Rodriguez, of course, was also once a Reign player. She was allocated to Seattle but sat out the entire inaugural season to have a child. That offseason, she was sent to KC as part of a series of trades that eventually landed the Reign Sydney Leroux. What seemed like alchemy at the time turned out to be a failed experiment, as Leroux never really fit into Seattle's possession style and was unceremoniously sent to Western New York just before this season kicked off for (in effect) Amber Brooks and the unused rights to Abby Wambach. In a short history of headline-grabbing wheeling and dealing that has mostly come good, the A-Rod for Leroux multi-deal stands out as one of Harvey's biggest mistakes.
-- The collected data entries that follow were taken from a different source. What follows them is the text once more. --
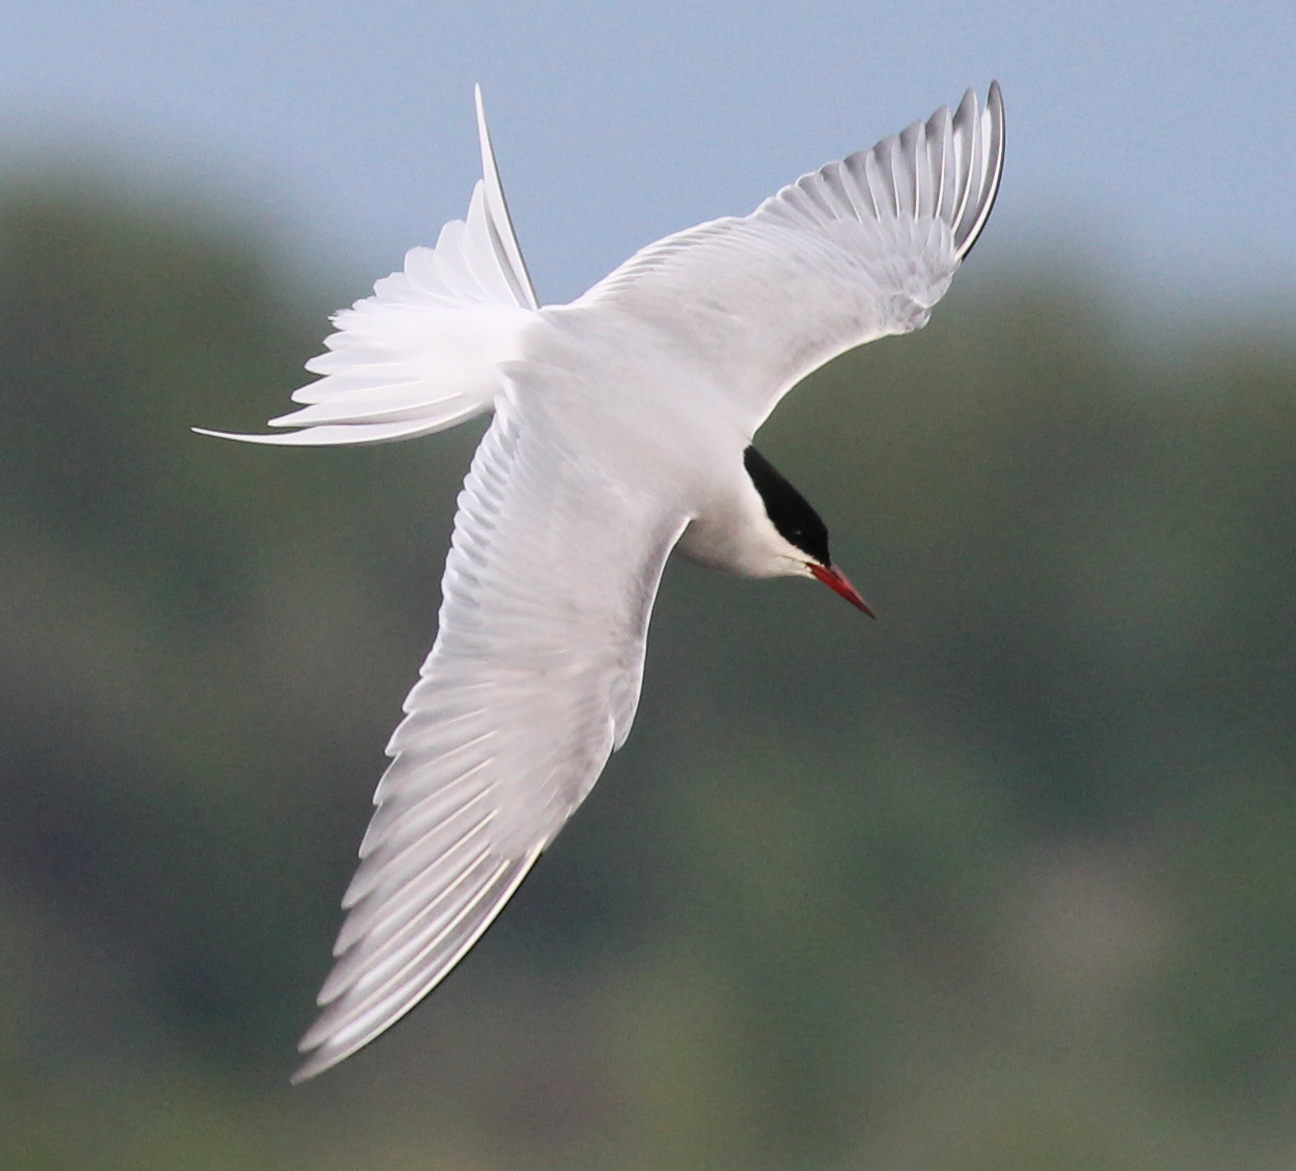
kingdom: Animalia
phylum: Chordata
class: Aves
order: Charadriiformes
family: Laridae
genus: Sterna
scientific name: Sterna paradisaea
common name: Arctic tern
Imagining the current Seattle team with Rodriguez leading the line in front of Kim Little is literally mind-boggling.

Instead, she now terrorizes from the Midwest. While she's mostly an afterthought in international play behind superstars Alex Morgan and Leroux, in the league the 5'4" striker towers over them. She will hang on the edge of the Seattle back line looking to get behind on counterattacks and through balls from the midfield. And once she gets behind, her speed and close control means it's almost inevitable that she will get off a dangerous shot. It was two such dangerous shots that found the net in Tukwila to give KC the win in the 2014 final. We may need a career game from Hope Solo to stop the chances that Rodriguez will earn.

Those balls will primarily come from Lauren Holiday. Holiday, who has already announced that this will be her final club match before retiring from the game at the end of the year, was miscast by Jill Ellis as a holding midfielder in the World Cup — mostly because Ellis didn't bother to call up any actual holding midfielders (but that's a story for another day). In Kansas City she shines as an attacking, playmaking midfielder. She runs channels and finds open teammates in the offensive third as well as anyone in the league. In last year's final she assisted both of A-Rod's goals and if they're to win this year she'll likely be the one to do it again. For Seattle to win, Keelin Winters will have to park on top of Holiday and deny her the space and air to find those killer passes.

At the defensive end, Kansas City is built around Sauerbrunn, who amidst the fevered excitement around rising star Julie Johnston at the World Cup was the actual foundation of the U.S. defense. When the Johnston hype-train derailed around gaffes in the final stages, "Broon" was there to clean up. She is, if such a thing could be measured, almost certainly the best central defender in the world. Her positioning and timing are impeccable, and Seattle's best bet is to try to pull her out of position with movement from Bev Yanez to clear space for Seattle's other attackers.

Or just go around her. Her partner is Spokane's own Amy LePeilbet. LePeilbet was once a national team regular, but she lost nearly two years to a knee injury. Now she's fully recovered and has been converted from a fullback to a center back. The transition couldn't have gone better, as she finished as a league Best XI player and Defender of the Year finalist. It's a testament to the strength of KC's defense that she's considered the weaker of their two center-backs.

Given that central strength, Seattle's best bet might be to get to the end-line from the flanks. That's a skill that winger Katrine Veje excels at, as does Little as she drifts across the attack. KC's fullbacks are veterans Rebecca Moros and Leigh Ann Robinson. Neither would be considered a real weakness on another team, but they're not All-Stars either. Most of Chicago's good chances in the semifinal came from getting deep on the flanks and moving centrally from there.

Regardless of how they try to do it, Seattle will be challenged to score. And shutting A-Rod and Holiday out completely will be as much of a challenge. So despite winning the regular season going away, the Reign face their toughest test of the campaign in the final moments, when the biggest prize is just within reach. As it should be.